The Ansible Navigator is easier to use than the ansible-runner, use this one for creating, reviewing, running and troubleshooting Ansible content, including inventories, playbooks, collections, documentation and execution environments.

Ansible Runner is a tool and python library to provide a stable and consistent interface abstraction to Ansible, it represents the modularization of the part of Ansible AWX that is responsible for running ansible and ansible-playbook tasks and gathers the output from it.

If you want to use it standalone, install the ansible-runner binary:

pip3 install ansible-runner

To use the Ansible from the container image, e.g. run this command which executes an ad hoc command (setup module) against localhost:

ansible-runner run --container-image demo/openshift-ee /tmp -m setup --hosts localhost

Most parameters should be self-explanatory:

  • run - Run ansible-runner in the foreground
  • --container-image demo/openshift - Container image to use when running an ansible task
  • /tmp - base directory containing the ansible-runner metadata (project, inventory, env, etc)
  • -m setup - Module to execute
  • --hosts localhost - set of hosts to execute against (here only localhost)

The output looks like expected:

$ ansible-runner run --container-image demo/openshift-ee /tmp -m setup --hosts localhost
[WARNING]: No inventory was parsed, only implicit localhost is available
localhost | SUCCESS => {
    "ansible_facts": {
        "ansible_all_ipv4_addresses": [
            "192.168.178.114",
            "172.17.0.1"
        ],
        "ansible_all_ipv6_addresses": [
            "2001:9e8:4a14:2401:a00:27ff:febf:4207",
            "fe80::a00:27ff:febf:4207",
            "fe80::42:9eff:fef9:df59"
        ],
        "ansible_apparmor": {
            "status": "enabled"
        },
        "ansible_architecture": "x86_64",
        "ansible_bios_date": "12/01/2006",
        "ansible_bios_vendor": "innotek GmbH",
        "ansible_bios_version": "VirtualBox",
        "ansible_board_asset_tag": "NA",
        "ansible_board_name": "VirtualBox",
        "ansible_board_serial": "NA",
        "ansible_board_vendor": "Oracle Corporation",
        ...

Ansible Navigator

The ansible-navigator is text-based user interface (TUI) for the Red Hat Ansible Automation Platform. The Navigator also makes use of the Execution Environments and provides an easier to use interface to interact with EEs (than ansible-runner).
Install the ansible-navigator binary and its dependencies with the Python package manager:

pip3 install ansible-navigator

If you want to use the Navigator with EEs, you'll need a container runtime, install Docker or Podman an your system.

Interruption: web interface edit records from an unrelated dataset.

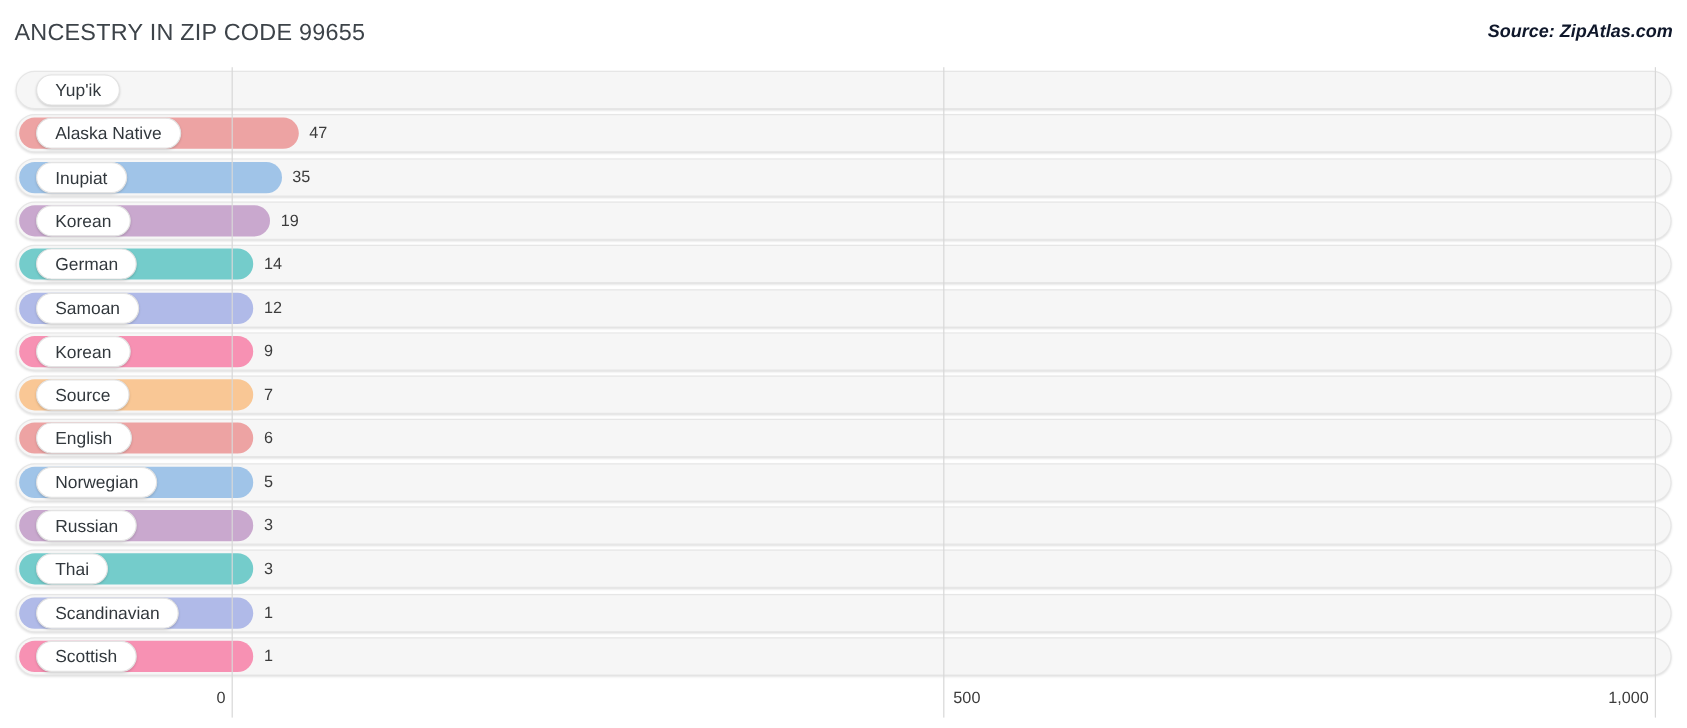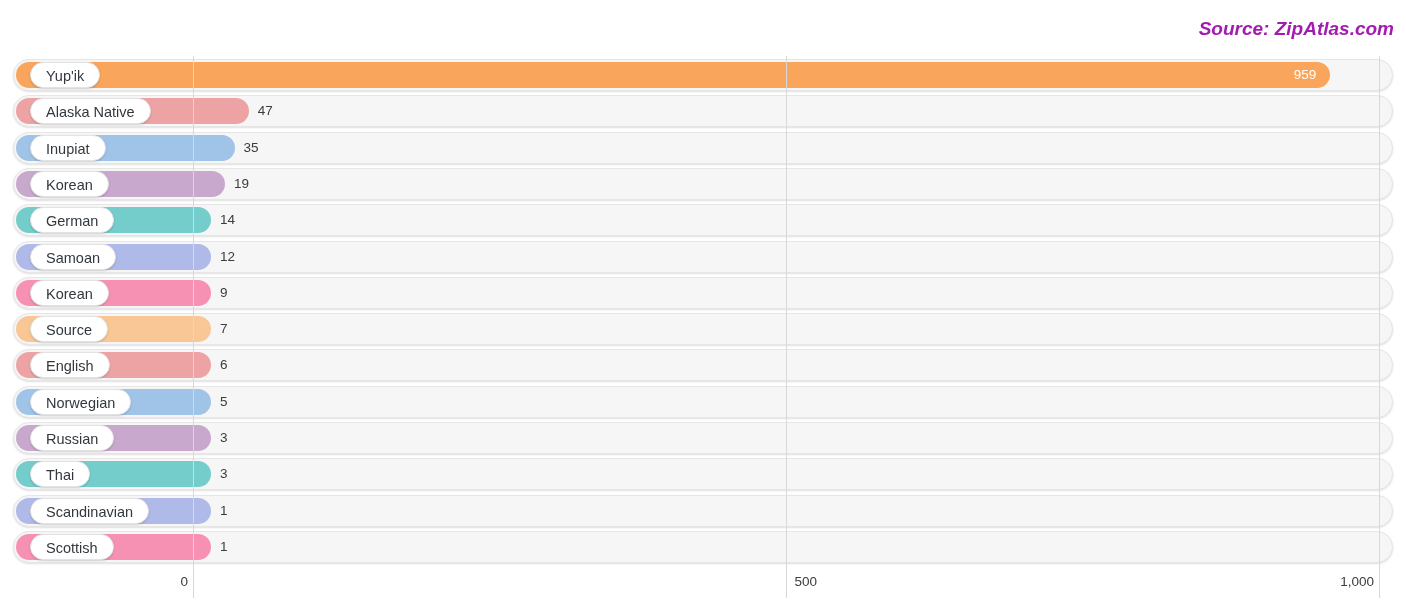--- a/index.html
+++ b/index.html
@@ -157,6 +157,7 @@
 <body>
 
 <div id="header">
+  <div id="chart-title">ANCESTRY IN ZIP CODE 99655</div>
   <div id="source-note">Source: ZipAtlas.com</div>
 </div>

With the Navigator you, for example, can inspect *all locally available Execution Environments

Take a look at the Playbooks section on how to run playbooks in Execution Environments with the Navigator.

Some ansible-navigator commands map to ansible commands (prefix every Navigator command with ansible-navigator):

Navigator command Description
exec -- ansible ... Runs Ansible ad-hoc commands.
builder Builds new execution environments, the ansible-builder utility is installed with ansible-navigator.
config Explore the current ansible configuration as with ansible-config.
doc Explore the documentation for modules and plugins as with ansible-doc.
inventory Inspect the inventory and browser groups and hosts.
lint Runs best-practice checker, ansible-lint needs to be installed locally or in the selected execution-environment.
run Runs Playbooks.
exec -- ansible-test ... Executes sanity, unit and integration tests for Collections.
exec -- ansible-vault ... Runs utility to encrypt or decrypt Ansible content.